(Beginning of DATA)

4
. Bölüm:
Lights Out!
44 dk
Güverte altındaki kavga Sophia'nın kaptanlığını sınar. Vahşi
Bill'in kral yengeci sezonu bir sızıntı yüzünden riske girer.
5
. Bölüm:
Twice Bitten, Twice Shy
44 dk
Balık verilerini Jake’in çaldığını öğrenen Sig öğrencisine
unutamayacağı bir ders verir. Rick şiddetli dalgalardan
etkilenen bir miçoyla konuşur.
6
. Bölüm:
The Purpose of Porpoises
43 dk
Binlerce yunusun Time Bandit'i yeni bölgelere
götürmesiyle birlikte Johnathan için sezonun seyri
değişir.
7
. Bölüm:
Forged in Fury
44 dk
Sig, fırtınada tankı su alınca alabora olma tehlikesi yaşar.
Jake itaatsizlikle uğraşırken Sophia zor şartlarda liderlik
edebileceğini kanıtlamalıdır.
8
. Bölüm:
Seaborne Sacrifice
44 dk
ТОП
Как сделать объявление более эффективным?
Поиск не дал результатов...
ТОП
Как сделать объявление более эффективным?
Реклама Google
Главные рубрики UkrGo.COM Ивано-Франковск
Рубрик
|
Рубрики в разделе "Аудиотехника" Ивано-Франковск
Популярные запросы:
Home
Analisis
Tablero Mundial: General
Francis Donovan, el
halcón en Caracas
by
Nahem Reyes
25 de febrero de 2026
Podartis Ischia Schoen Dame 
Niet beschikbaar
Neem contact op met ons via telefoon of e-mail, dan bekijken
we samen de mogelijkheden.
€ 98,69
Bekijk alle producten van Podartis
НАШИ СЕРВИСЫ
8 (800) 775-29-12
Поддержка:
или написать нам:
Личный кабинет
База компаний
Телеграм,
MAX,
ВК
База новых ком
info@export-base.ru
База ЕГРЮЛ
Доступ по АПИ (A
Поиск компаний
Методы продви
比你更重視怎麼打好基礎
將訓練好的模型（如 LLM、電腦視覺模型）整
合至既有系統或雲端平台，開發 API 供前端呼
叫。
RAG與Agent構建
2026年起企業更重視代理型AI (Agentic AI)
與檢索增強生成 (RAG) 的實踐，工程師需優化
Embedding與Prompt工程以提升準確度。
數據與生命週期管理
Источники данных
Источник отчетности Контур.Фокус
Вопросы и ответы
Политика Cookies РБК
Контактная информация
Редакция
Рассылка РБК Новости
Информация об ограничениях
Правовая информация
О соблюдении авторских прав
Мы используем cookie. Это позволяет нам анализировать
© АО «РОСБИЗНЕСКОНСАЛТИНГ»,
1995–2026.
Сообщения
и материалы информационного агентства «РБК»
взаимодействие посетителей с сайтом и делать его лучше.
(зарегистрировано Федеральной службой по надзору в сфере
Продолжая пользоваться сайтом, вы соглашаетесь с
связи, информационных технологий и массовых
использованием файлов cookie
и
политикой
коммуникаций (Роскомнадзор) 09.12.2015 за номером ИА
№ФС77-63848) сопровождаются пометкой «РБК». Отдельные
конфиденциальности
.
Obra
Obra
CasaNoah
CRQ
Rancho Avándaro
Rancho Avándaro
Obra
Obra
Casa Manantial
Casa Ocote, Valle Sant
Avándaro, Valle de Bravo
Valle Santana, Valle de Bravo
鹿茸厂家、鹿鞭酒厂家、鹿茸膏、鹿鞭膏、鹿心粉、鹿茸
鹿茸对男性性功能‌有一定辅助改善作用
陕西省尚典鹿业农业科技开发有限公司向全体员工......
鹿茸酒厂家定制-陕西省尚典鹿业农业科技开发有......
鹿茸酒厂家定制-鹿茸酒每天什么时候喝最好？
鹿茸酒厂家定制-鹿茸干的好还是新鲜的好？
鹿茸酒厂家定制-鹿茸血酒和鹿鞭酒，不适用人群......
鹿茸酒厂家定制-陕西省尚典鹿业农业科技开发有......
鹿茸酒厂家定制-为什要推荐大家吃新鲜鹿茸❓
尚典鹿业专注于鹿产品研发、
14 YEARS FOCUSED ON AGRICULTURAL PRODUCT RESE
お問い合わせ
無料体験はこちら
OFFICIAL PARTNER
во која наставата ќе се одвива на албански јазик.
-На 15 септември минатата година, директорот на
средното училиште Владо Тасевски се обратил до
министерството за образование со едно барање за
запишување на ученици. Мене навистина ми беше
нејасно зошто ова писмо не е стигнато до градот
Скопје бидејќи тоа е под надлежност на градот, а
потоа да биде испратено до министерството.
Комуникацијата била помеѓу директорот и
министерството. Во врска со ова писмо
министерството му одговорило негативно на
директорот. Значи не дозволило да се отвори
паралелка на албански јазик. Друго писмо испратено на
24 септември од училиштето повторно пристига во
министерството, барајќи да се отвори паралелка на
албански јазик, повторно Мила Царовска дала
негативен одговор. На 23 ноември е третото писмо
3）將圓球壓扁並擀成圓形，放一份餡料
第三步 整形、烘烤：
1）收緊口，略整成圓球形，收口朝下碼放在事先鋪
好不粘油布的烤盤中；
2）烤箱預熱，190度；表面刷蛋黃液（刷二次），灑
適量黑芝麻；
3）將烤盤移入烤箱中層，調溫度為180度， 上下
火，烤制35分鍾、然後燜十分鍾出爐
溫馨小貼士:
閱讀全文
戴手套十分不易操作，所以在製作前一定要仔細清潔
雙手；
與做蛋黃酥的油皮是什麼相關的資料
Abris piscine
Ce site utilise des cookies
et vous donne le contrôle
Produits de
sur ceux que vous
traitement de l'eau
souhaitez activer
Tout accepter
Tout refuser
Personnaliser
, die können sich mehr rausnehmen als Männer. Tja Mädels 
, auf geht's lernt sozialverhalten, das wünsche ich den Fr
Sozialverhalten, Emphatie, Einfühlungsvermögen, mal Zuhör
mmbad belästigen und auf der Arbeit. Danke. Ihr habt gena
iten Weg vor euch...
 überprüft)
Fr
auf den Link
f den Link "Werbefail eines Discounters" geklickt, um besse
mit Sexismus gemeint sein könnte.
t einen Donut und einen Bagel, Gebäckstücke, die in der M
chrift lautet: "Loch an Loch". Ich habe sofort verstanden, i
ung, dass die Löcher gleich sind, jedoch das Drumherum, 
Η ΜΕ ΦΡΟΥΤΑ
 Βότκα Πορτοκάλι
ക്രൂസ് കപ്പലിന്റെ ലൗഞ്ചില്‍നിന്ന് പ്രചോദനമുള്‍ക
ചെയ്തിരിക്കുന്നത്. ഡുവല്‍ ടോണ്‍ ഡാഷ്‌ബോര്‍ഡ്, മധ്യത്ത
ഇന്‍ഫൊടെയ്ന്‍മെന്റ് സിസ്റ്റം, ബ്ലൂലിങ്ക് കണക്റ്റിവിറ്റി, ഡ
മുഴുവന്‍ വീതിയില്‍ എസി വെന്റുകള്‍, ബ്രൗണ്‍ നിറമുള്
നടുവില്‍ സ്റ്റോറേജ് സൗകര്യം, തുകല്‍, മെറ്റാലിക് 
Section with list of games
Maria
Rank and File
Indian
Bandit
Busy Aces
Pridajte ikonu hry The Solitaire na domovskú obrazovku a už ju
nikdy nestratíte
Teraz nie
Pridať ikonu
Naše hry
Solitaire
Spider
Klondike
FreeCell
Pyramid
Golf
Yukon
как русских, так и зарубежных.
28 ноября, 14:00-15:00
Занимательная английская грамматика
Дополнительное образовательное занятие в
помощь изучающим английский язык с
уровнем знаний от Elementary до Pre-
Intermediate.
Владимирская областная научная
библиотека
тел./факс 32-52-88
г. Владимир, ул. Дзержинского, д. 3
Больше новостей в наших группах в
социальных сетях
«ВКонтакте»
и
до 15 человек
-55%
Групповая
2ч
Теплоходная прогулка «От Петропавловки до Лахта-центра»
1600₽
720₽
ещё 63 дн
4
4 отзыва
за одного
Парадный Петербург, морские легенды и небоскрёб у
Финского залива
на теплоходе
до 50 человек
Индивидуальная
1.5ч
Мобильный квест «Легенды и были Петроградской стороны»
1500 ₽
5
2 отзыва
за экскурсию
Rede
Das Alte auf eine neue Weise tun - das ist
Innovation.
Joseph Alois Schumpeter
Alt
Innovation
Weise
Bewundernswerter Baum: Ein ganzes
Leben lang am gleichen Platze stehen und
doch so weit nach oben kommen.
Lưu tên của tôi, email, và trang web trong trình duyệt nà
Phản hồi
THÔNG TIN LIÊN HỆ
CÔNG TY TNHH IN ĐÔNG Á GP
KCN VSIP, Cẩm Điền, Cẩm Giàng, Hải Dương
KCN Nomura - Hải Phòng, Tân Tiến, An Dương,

(End of DATA)

ACTION ITEM:
Word for word, restate the lines above from the line containing "Доступ по АПИ (A" through the line containing "запишување на ученици. Мене навистина ми беше", with both included and nothing else.

OUTPUT OF THE EXERCISE:
Доступ по АПИ (A
Поиск компаний
Методы продви
比你更重視怎麼打好基礎
將訓練好的模型（如 LLM、電腦視覺模型）整
合至既有系統或雲端平台，開發 API 供前端呼
叫。
RAG與Agent構建
2026年起企業更重視代理型AI (Agentic AI)
與檢索增強生成 (RAG) 的實踐，工程師需優化
Embedding與Prompt工程以提升準確度。
數據與生命週期管理
Источники данных
Источник отчетности Контур.Фокус
Вопросы и ответы
Политика Cookies РБК
Контактная информация
Редакция
Рассылка РБК Новости
Информация об ограничениях
Правовая информация
О соблюдении авторских прав
Мы используем cookie. Это позволяет нам анализировать
© АО «РОСБИЗНЕСКОНСАЛТИНГ»,
1995–2026.
Сообщения
и материалы информационного агентства «РБК»
взаимодействие посетителей с сайтом и делать его лучше.
(зарегистрировано Федеральной службой по надзору в сфере
Продолжая пользоваться сайтом, вы соглашаетесь с
связи, информационных технологий и массовых
использованием файлов cookie
и
политикой
коммуникаций (Роскомнадзор) 09.12.2015 за номером ИА
№ФС77-63848) сопровождаются пометкой «РБК». Отдельные
конфиденциальности
.
Obra
Obra
CasaNoah
CRQ
Rancho Avándaro
Rancho Avándaro
Obra
Obra
Casa Manantial
Casa Ocote, Valle Sant
Avándaro, Valle de Bravo
Valle Santana, Valle de Bravo
鹿茸厂家、鹿鞭酒厂家、鹿茸膏、鹿鞭膏、鹿心粉、鹿茸
鹿茸对男性性功能‌有一定辅助改善作用
陕西省尚典鹿业农业科技开发有限公司向全体员工......
鹿茸酒厂家定制-陕西省尚典鹿业农业科技开发有......
鹿茸酒厂家定制-鹿茸酒每天什么时候喝最好？
鹿茸酒厂家定制-鹿茸干的好还是新鲜的好？
鹿茸酒厂家定制-鹿茸血酒和鹿鞭酒，不适用人群......
鹿茸酒厂家定制-陕西省尚典鹿业农业科技开发有......
鹿茸酒厂家定制-为什要推荐大家吃新鲜鹿茸❓
尚典鹿业专注于鹿产品研发、
14 YEARS FOCUSED ON AGRICULTURAL PRODUCT RESE
お問い合わせ
無料体験はこちら
OFFICIAL PARTNER
во која наставата ќе се одвива на албански јазик.
-На 15 септември минатата година, директорот на
средното училиште Владо Тасевски се обратил до
министерството за образование со едно барање за
запишување на ученици. Мене навистина ми беше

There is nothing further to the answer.